String Transformations

XML

-encodeXML: XML-encode <, >, &, ", and ' characters.

-decodeXML: Decode XML entity references.

-plainXML: Remove embedded mixed-content tags and compress runs of spaces.

URL

-encodeURL: Compress runs of spaces, and URI-escape the result.

-decodeURL: URI-unescape the input.

Base64

-encode64: Base64-encode the input.

-decode64: Base64-decode the input.

Accent

-plain: Strip accents from the input.

Case

-upper: Convert the input to uppercase.

-lower: Convert the input to lowercase.

Protein

-aa1to3: Convert amino acids from 1-character to 3-character format.

-aa3to1: Convert amino acids from 3-character to 1-character format.

Letters plus Digits

-relax: Remove all punctuation and compress whitespace.

Customized XML Reformatting

-format [fmt]

compact: Compress runs of spaces.

flush: Suppress line indentation.

indent: Indent according to nesting depth.

expand: Place each attribute on a separate line.

-xml declaration: Use the given XML declaration.

-doctype declaration: Use the given document type declaration.

-comment: Preserve comments.

-cdata: Preserve cdata blocks.

-combine: If the input contains multiple top-level documents, combine them.

-self: Keep empty self-closing tags.

-unicode style: How to handle Unicode superscript and subscript digits (first converted to ASCII form in all cases).

fuse: Run them all together, with no additional markup.

space: Add spaces between digits in different positions.

period: Add periods between digits in different positions.

brackets: Surround superscripts by square brackets and subscripts by parentheses.

markdown: Surround superscripts with carets and subscripts with tildes.
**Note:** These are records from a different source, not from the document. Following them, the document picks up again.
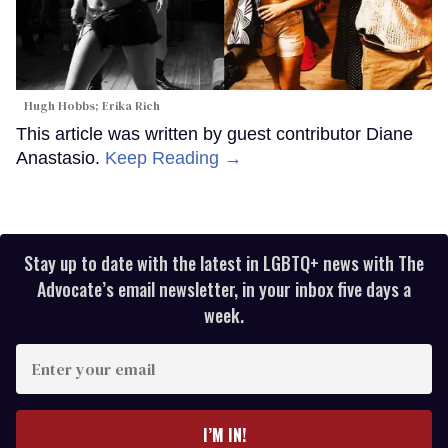
Hugh Hobbs; Erika Rich
This article was written by guest contributor Diane
Anastasio.
Keep Reading →
Stay up to date with the latest in LGBTQ+ news with The
Advocate’s email newsletter, in your inbox five days a
week.
Enter
your
email
I’M IN!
slash: Add backslashes when going up in height and forward slashes when going down.

tag: Put superscripts in XML sup elements and subscripts in sub elements.

-script style: How to handle XML sup and sub elements (denoting superscripts and subscripts, respectively).

brackets: Surround superscripts by square brackets and subscripts by parentheses.

markdown: Surround superscripts with carets and subscripts with tildes.

-mathml terse: Flatten MathML markup tersely.

XML Modification

-filter element action target: Actions:

retain: Keep matching elements (no-op).

remove: Remove matching elements.

encode: HTML-escape special characters.

decode: Decode HTML escapes.

shrink: Compress runs of spaces.

expand: Place each attribute on a separate line.

accent: Strip off Unicode accents.

Targets:

content: Plain-text content.

cdata: CDATA blocks.

comment: Comments.

object: The whole object.

attributes: Attributes.

container: Start and end tags.

EFetch XML Normalization

-normalize database: Adjust XML fields to conform to common conventions.